[Reading text — start]

I don't know the full in's and outs of Ben & Lizzies PayPal account, but you'll probably find if you go through the paying process it will give you the following payment options;
1.	Pay via an existing PayPal account
2.	Set-up a new PayPal account to make a payment
3.	Pay using a credit or debit card

It is quite user friendly


----------



## MOTORHOMER (May 9, 2005)

MarcleLeisure_co_uk said:


> MOTORHOMER said:
> 
> 
> > Hi Ben & Lizzie.
> ...


Hello

When we tried to make our purchasewe had just option 1 & 2 otherwise we would have used a credit card. We tried option two & well the rest has already been told. Dont know whether there were gremlins at work that day but no way was i going to email bankinging & password data. Thats what made me wonder whether what I had succeeded in opening up was ok. I took no chances & abonded my attempt. I know of others who have had similar problems.

Ben & Lizzie have answered my post above.

Motorhomer


----------



## JustRadio (May 21, 2005)

This site is sooooo useful. I have almost decided, (if nobody buys it first), on a second user motor home and didn't know what SOG meant in the description and forgot to ask.

[Reading text — finish]
[Material shown — start]

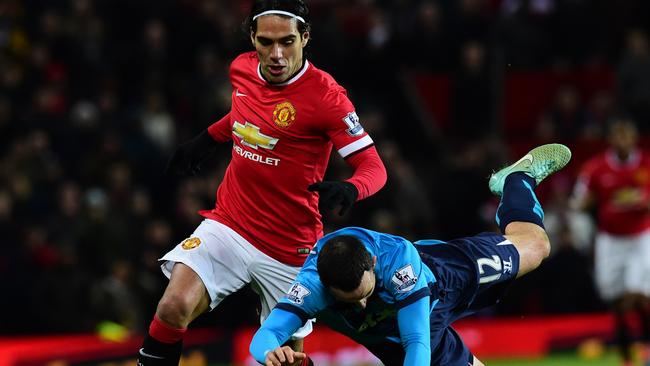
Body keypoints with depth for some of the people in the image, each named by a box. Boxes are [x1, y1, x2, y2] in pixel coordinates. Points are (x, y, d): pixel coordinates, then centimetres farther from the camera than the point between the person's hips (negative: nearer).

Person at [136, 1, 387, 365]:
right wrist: (209, 137, 24)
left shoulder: (325, 95, -17)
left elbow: (373, 167, -19)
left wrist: (348, 190, -39)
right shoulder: (242, 69, 0)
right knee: (175, 306, -22)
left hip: (290, 250, -3)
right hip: (228, 225, 3)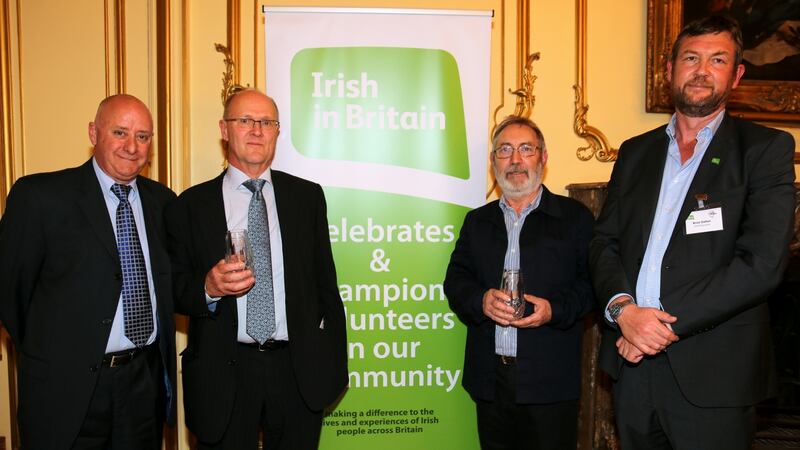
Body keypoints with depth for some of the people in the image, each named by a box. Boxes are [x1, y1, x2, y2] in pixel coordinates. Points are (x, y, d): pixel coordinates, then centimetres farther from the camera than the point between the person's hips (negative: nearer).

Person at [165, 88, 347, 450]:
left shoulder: (307, 196, 6)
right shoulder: (190, 206, 2)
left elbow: (325, 280, 7)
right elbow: (174, 289, 3)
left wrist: (334, 360, 6)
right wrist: (208, 287, -19)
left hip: (299, 370, 1)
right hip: (222, 375, -1)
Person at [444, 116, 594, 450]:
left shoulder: (574, 217, 3)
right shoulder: (477, 220, 13)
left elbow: (592, 281, -3)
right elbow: (455, 280, 8)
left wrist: (555, 309, -18)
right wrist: (481, 300, -12)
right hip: (490, 377, 3)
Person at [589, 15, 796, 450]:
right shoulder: (635, 151, 10)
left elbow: (761, 263, -13)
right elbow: (604, 241, 5)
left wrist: (668, 321, -17)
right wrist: (622, 308, -13)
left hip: (712, 374, -3)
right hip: (632, 360, 4)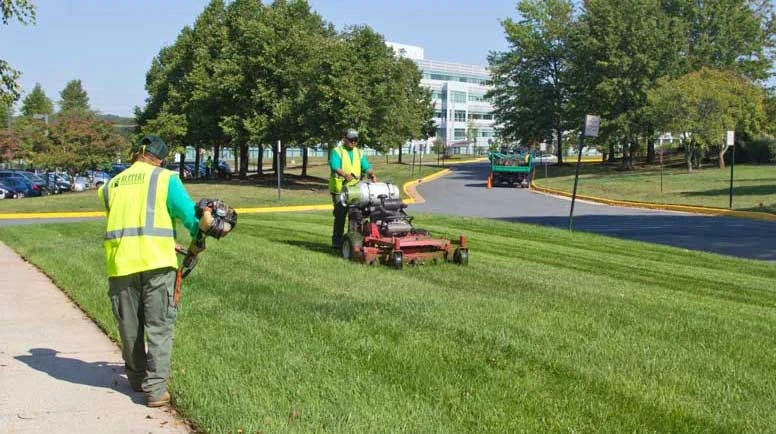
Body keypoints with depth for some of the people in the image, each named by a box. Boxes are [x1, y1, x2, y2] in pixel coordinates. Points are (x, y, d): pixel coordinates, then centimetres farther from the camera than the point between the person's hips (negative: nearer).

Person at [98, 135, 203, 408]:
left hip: (121, 263, 4)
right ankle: (156, 389, -1)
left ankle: (137, 379, 32)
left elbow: (120, 221, 18)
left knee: (129, 327, 16)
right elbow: (190, 214, -3)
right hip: (157, 262, -3)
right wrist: (197, 242, 16)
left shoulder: (111, 186, 14)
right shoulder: (165, 179, 2)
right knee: (159, 327, 3)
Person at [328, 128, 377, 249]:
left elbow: (366, 166, 5)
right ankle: (336, 242, 2)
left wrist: (372, 174, -18)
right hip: (339, 190, -5)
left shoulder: (359, 153, 17)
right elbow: (335, 166, -18)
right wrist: (345, 175, -37)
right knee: (340, 217, -5)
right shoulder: (337, 151, -1)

[Material shown — finish]

**Problem requirements:** Rewrite the stretch of the forum thread from "## JustRadio (May" through "forgot to ask.", putting "campervan" wherever "motor home" appears.

**Your solution:**
## JustRadio (May 21, 2005)

This site is sooooo useful. I have almost decided, (if nobody buys it first), on a second user campervan and didn't know what SOG meant in the description and forgot to ask.